Assigned task: Please restate the records that follow exactly, skipping their images.

Supplied data:
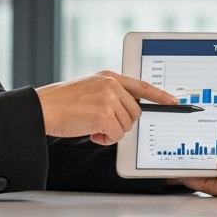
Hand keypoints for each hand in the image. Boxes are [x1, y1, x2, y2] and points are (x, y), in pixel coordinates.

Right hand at [35, 70, 177, 143]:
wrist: (43, 108)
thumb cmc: (62, 103)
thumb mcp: (90, 89)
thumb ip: (110, 94)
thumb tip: (127, 111)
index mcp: (109, 77)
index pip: (142, 85)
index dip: (160, 95)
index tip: (174, 101)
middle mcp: (112, 85)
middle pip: (135, 113)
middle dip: (122, 124)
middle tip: (102, 125)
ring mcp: (109, 98)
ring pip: (126, 125)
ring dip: (111, 132)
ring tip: (92, 127)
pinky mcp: (104, 114)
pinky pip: (116, 135)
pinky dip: (105, 139)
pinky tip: (90, 133)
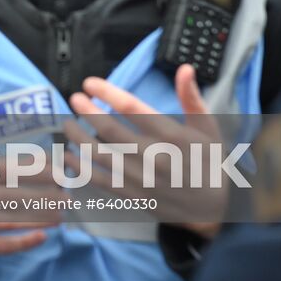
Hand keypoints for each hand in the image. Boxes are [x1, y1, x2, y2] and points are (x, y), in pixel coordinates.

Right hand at [0, 159, 60, 258]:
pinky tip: (40, 237)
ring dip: (35, 218)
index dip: (33, 169)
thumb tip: (40, 159)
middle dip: (40, 195)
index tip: (59, 171)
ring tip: (60, 216)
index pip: (4, 168)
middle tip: (67, 196)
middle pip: (8, 194)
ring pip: (4, 219)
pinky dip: (18, 242)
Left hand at [65, 65, 223, 237]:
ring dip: (78, 137)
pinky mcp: (133, 196)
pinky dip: (80, 168)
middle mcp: (154, 156)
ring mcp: (141, 178)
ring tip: (67, 123)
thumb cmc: (209, 163)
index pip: (132, 108)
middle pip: (110, 130)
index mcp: (172, 135)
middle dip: (86, 111)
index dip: (107, 92)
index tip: (89, 83)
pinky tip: (68, 155)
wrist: (214, 211)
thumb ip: (192, 98)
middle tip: (74, 99)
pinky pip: (99, 180)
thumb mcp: (208, 128)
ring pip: (99, 155)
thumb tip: (185, 68)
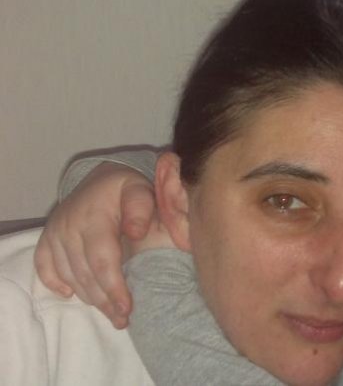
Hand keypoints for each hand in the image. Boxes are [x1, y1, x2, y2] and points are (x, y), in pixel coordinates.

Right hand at [34, 162, 155, 328]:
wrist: (101, 179)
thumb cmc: (127, 190)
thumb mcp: (142, 190)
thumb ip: (142, 208)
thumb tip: (136, 233)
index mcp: (95, 216)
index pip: (102, 259)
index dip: (114, 287)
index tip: (127, 308)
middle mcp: (69, 226)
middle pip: (85, 273)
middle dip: (104, 301)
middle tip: (122, 320)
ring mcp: (55, 233)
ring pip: (68, 275)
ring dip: (88, 298)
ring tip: (110, 314)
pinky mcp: (46, 239)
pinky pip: (44, 267)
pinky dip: (55, 283)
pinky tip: (71, 294)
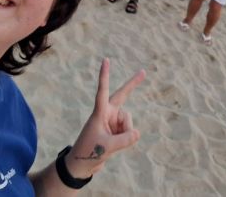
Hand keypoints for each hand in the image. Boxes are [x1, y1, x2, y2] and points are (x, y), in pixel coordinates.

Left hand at [67, 58, 144, 177]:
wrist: (81, 166)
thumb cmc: (88, 153)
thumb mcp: (107, 147)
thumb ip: (125, 139)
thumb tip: (138, 133)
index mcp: (100, 112)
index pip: (103, 90)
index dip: (105, 75)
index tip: (106, 59)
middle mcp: (107, 113)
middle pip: (122, 95)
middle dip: (133, 84)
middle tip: (144, 72)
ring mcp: (112, 121)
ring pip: (129, 122)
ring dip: (125, 134)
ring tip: (112, 144)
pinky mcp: (116, 130)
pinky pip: (129, 132)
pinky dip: (126, 139)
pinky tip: (115, 146)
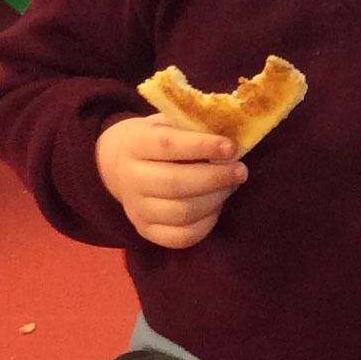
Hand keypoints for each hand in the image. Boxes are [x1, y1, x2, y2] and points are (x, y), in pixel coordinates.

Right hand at [95, 114, 245, 248]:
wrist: (120, 166)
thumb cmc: (159, 140)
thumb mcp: (169, 123)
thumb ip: (195, 125)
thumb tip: (237, 129)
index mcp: (135, 144)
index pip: (167, 145)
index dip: (202, 146)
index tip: (231, 147)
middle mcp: (130, 178)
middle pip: (175, 183)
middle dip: (215, 178)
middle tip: (240, 171)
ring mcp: (136, 209)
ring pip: (182, 212)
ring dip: (215, 200)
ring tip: (230, 186)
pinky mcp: (146, 231)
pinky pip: (181, 237)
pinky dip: (206, 224)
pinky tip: (215, 207)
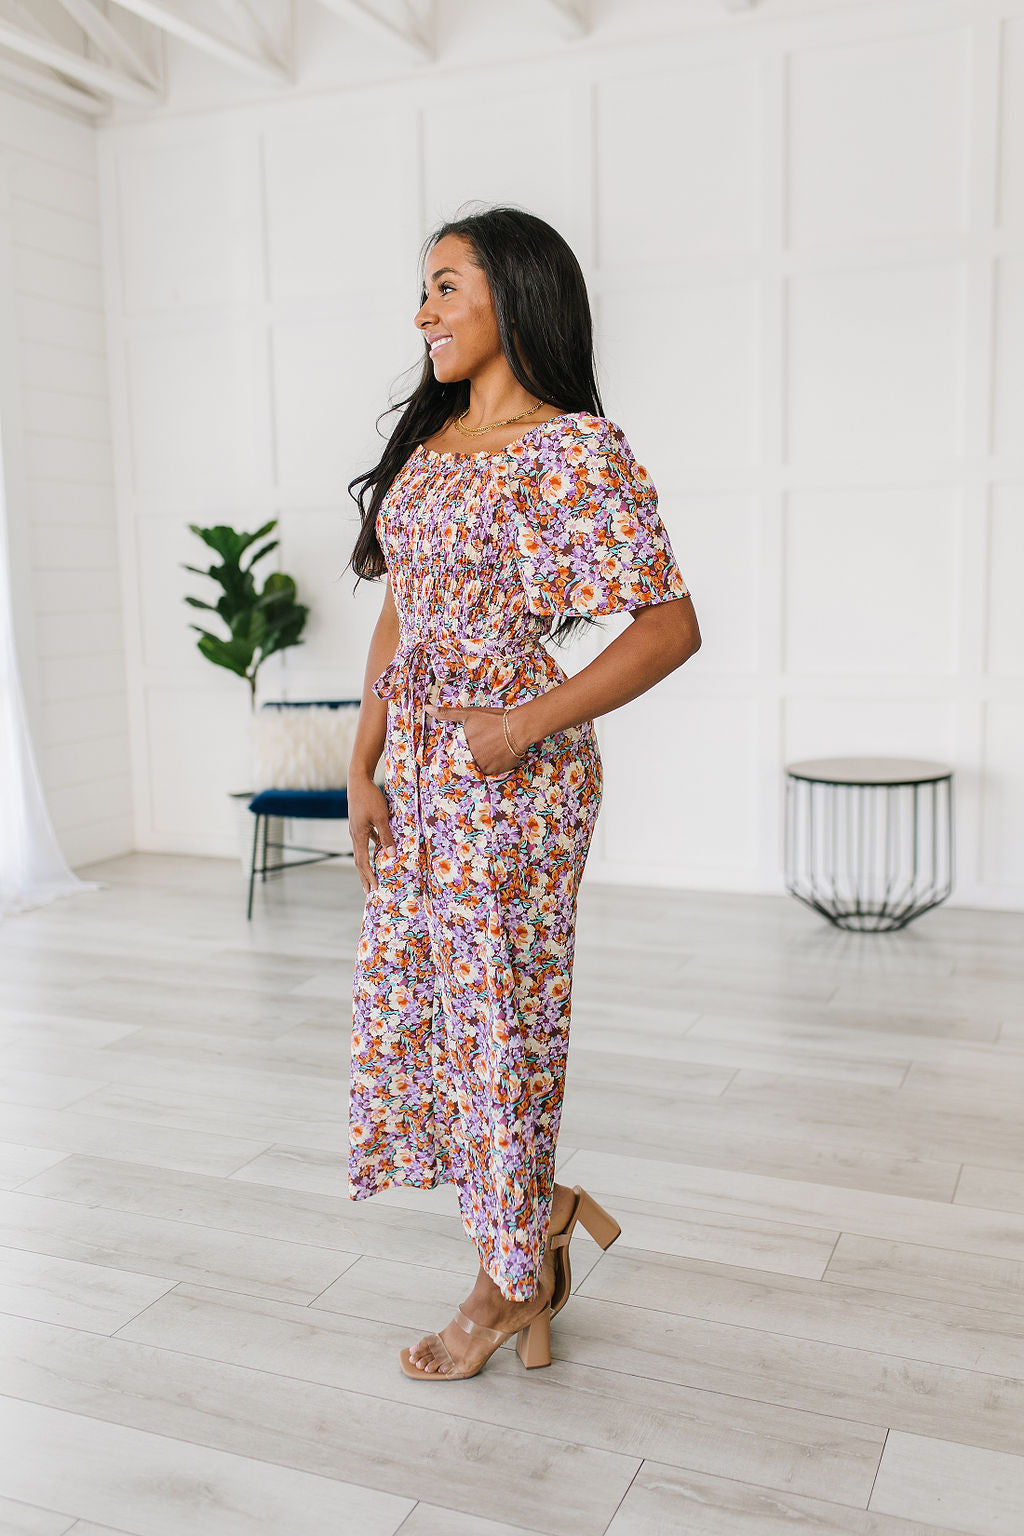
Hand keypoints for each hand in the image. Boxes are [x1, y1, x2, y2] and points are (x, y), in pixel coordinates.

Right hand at [347, 772, 395, 894]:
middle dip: (364, 876)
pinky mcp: (360, 821)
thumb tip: (391, 855)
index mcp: (358, 835)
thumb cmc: (370, 797)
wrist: (358, 780)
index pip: (363, 862)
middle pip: (359, 860)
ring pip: (361, 850)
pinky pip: (366, 840)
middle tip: (369, 891)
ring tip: (372, 874)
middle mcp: (354, 834)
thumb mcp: (381, 817)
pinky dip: (371, 848)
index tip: (374, 889)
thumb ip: (386, 836)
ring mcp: (356, 828)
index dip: (369, 876)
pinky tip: (379, 849)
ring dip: (366, 864)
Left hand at [424, 703, 526, 776]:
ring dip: (483, 761)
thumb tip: (426, 709)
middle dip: (473, 756)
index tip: (468, 747)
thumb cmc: (493, 719)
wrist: (518, 727)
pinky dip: (494, 764)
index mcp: (463, 750)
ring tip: (491, 749)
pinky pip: (492, 771)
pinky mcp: (498, 771)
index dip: (460, 753)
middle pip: (468, 763)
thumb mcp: (469, 714)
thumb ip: (447, 714)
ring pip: (480, 767)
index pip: (455, 757)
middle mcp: (473, 762)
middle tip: (483, 746)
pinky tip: (498, 754)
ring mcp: (486, 768)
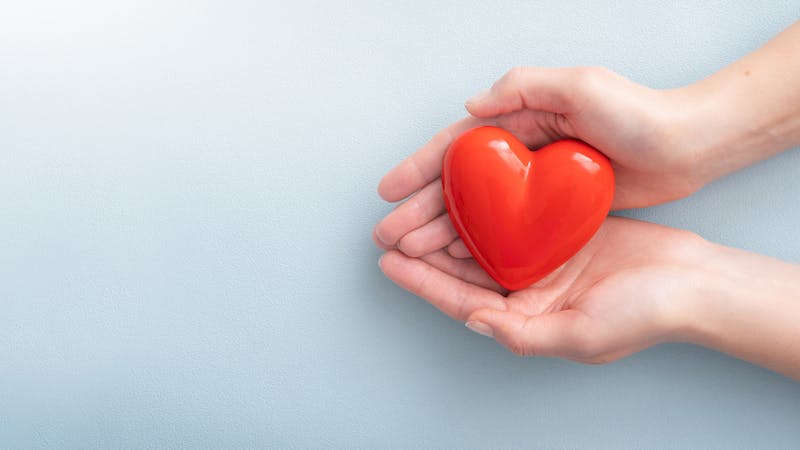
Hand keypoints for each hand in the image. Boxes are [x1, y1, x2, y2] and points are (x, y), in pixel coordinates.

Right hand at [374, 66, 700, 257]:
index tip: (388, 192)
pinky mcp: (554, 209)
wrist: (687, 145)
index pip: (456, 147)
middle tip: (389, 234)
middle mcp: (520, 153)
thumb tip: (472, 107)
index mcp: (519, 121)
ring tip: (412, 253)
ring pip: (477, 211)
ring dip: (442, 230)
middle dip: (419, 209)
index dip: (419, 169)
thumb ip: (524, 88)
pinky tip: (459, 258)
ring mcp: (535, 183)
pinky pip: (505, 228)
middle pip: (458, 185)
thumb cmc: (639, 113)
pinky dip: (479, 243)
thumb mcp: (581, 85)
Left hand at [379, 217, 704, 362]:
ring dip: (451, 229)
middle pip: (464, 272)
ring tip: (417, 212)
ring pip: (484, 243)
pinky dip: (490, 209)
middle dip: (425, 254)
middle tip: (389, 232)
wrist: (694, 282)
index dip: (423, 283)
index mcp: (527, 320)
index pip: (461, 301)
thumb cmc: (645, 315)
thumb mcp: (580, 335)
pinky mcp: (561, 235)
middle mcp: (529, 293)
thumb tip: (474, 320)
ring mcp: (544, 262)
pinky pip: (516, 220)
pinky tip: (469, 194)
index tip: (389, 263)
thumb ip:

Response to this task:
Hand keypoints for each hand in the image. Boxes are [x1, y1, x2, y2] and points are (x, y), in pixel coordinates.

Right hand at [35, 70, 177, 143]:
wrist: (43, 108)
thumb cmc: (62, 103)
thumb mcp: (90, 89)
thumb ip: (110, 94)
thumb tip: (127, 111)
index mcp: (109, 77)
index pip: (142, 85)
index dip: (160, 95)
index tip: (174, 101)
middle mcp: (112, 85)
middle pip: (135, 113)
middle dip: (122, 124)
middle tip: (102, 125)
ring mcp: (109, 98)
ring pip: (126, 125)
ring dip: (111, 132)
ring tip: (92, 127)
pinky mcp: (104, 114)
pinky pip: (116, 135)
pinky dip: (105, 139)
pinky tip: (90, 133)
Hand keypoints for each hand in the image. Boxes are [x1, y1, x2, y2] and points are (x, y), in pixel coordinates.

Right hand at [0, 159, 60, 258]:
pinky tip: (40, 237)
ring dip: (35, 218)
index dip: (33, 169)
thumb tip: (40, 159)
middle dip: (40, 195)
index tip: (59, 171)
ring tip: (60, 216)
index pip: (4, 168)
middle tip: (67, 196)
middle pip: (8, 194)
ring pip: (4, 219)
pinky dip: (18, 242)
Left hand at [65, 65, 223, 237]:
ring dip: (78, 137)
pinky mcp: (133, 196)
pinky dip: (80, 168)
middle mcp: (154, 156)
ring mcp: (141, 178)
ring tip: (67, 123)
thumb cmc: (209, 163)
index pip: (132, 108)
middle pip: (110, 130)
index mcp: (172, 135)
middle dip: (86, 111)
index dip: (107, 92)
index tip: (89, 83)
pinky tip: (68, 155)
wrist: (214, 211)
thumb ip: (192, 98)
middle tip: (74, 99)
pinky pip: (99, 180)
thumb mcp: (208, 128)
ring pip: (99, 155)
thumb tip: (185, 68)
Hand keypoints for each hand in the image. Boxes are [x1, y1, x2, y2] and points are (x, y), in pixel coordinates.

Right hand at [34, 162, 155, 328]:
wrist: (101, 179)
thumb cmc: (127, 190)
thumb mcp: (142, 190)
thumb ip: (142, 208)
thumb tip: (136, 233)
index mcp: (95, 216)
index pip: (102, 259)
index dip: (114, 287)
index tip: (127, 308)
middle mcp: (69, 226)
middle pip: (85, 273)
middle dip: (104, 301)
middle tip: (122, 320)
ring mcp: (55, 233)
ring pip: (68, 275)
ring dip: (88, 298)
ring tip: (110, 314)
pinky mcp: (46, 239)
pinky pip: (44, 267)
pinky dip: (55, 283)
pinky tip: (71, 294)
Hand keypoints for each hand in the image. Boxes are [x1, y1, x2, y2] and points are (x, y), in pixel coordinates.

Left hand at [67, 58, 144, 177]:
wrist: (81, 166)
thumb cmc: (88, 153)
thumb mcp: (107, 147)
thumb ip: (125, 139)
thumb tip: (138, 133)
index mcp: (100, 112)
index pip: (103, 90)
index dip: (105, 75)
index tip: (106, 59)
middle mcp: (107, 113)
middle pip: (122, 95)
middle dip: (133, 84)
middle tip: (144, 72)
ring mcp: (112, 121)
ring pip: (129, 122)
ring dip: (125, 134)
ring tip: (112, 144)
pinky mcp: (116, 130)
pinky pip: (129, 132)
pinky dip: (126, 139)
pinky tip: (115, 146)
Hand keypoints for each hand in the image. Boxes are [x1, y1, x2, y2] and points are (x, y), in pixel coordinates.

Right hand at [95, 114, 245, 248]:
wrist: (120, 166)
thumb cmc: (159, 140)
thumb mcp: (169, 123)
thumb ip: (195, 125)
thumb tip: (237, 129)
index mcp: (135, 144)
index pip: (167, 145)
index dip: (202, 146)
index tip: (231, 147)
middle mcp: (130, 178)
middle pip: (175, 183)
middle dip: (215, 178)
middle tip: (240, 171)
ring mcp: (136, 209)
ring pip: (182, 212)
ring dip: (215, 200)
ring tip: (230, 186)
pinky mcp: (146, 231)
pinky pip: (181, 237)
pinky dip: (206, 224)
pinky tip: (215, 207)
Hand keypoints for each hand in the image. Boxes are [x1, y1, x2, y2] and points are (x, y), in pixel coordinates.

Right hand at [347, 772, 395, 894]:
middle dip: (364, 876)
pinky mcp: (360, 821)
thumb tip: (391, 855)
index mcp: (358, 835)
thumb cmc: (370, 797)
wrist: (358, 780)
index pip: (363, 862)
middle pip: (359, 860)
ring pip: (361, 850)
pinky pip: (366, 840)
middle tip: (369, 891)
ring tip: (372, 874)
middle mcp: (354, 834)
thumb mcp: (381, 817)
pinky dip: (371, 848)
index tip: (374, 889)
thumb ip: (386, 836)
ring mcp: (356, 828)
index dip: (369, 876)
pinky tip: (379, 849)
ring dip: (366, 864)
Left hand at [424, 703, 526, 776]:
ring dip: (483, 761)
thumb tip: (426, 709)
middle dip: (473, 756)
index tip: (468, 747)
thumb cmc: (493, 719)
wrist: (518, 727)
pinky dip: (494, 764)
index mcp: (463, 750)
ring tip: (491, 749)
pinky pip: (492, 771)
pinky mcp: (498, 771)
index dip: (460, 753)
middle pip: (468, 763)
thumb mcp: (469, 714)
thumb ip: (447, 714)
ring pip: (480, 767)
index pip: (455, 757)
middle mcp: (473, 762)
middle tip: (483, 746)
pinky tip: (498, 754)
ring mcp: (486, 768)
Hand keypoints for each hand in the image. Boxes are [x1, y1, x2, y2] and points are (x, y), in pixel coordinates.

Right hand at [374, 66, 700, 257]:
index tip: (388, 192)
pinky mcp: (554, 209)
wrist: (687, 145)
index pip: (456, 147)
middle tip: (389, 234)
middle mcp: (520, 153)
thumb tip: (472, 107)
index mcp: (519, 121)
ring tip: (412, 253)
ring pip: (477, 211)
ring dip: (442, 230)
middle dip: (419, 209)
index dip: (419, 169)
thumb ip: (524, 88)
pinky tip: (459, 258)
ring mcp: (535, 183)
pinky pip: (505, 228)
middle pip: (458, 185)
thumb cmc: (639, 113)
pinky dip: (479, 243)
thumb mcp: (581, 85)
Left hand at [379, 217, 704, 362]:
ring dip: (451, 229)
middle pip: (464, 272)
ring tip: (417, 212)
ring pip: (484, 243)
pinky dip: (490, 209)
middle dip: (425, 254)
middle tip: (389, 232)
wrist: (694, 282)
index dip: (423, 283)
index mcp: (527, 320)
index pip: (461, 301)
thumb cmc: (645, 315)
thumb mcp: (580, 335)
pinky mcp: (561, 235)
middle mcp: (529, 293)
thumb tip: (474, 320)
ring mcp: (544, 262)
pinky pip: (516, 220)
pinky tip: (469, 194)
index tip: (389, 263)
thumb ip:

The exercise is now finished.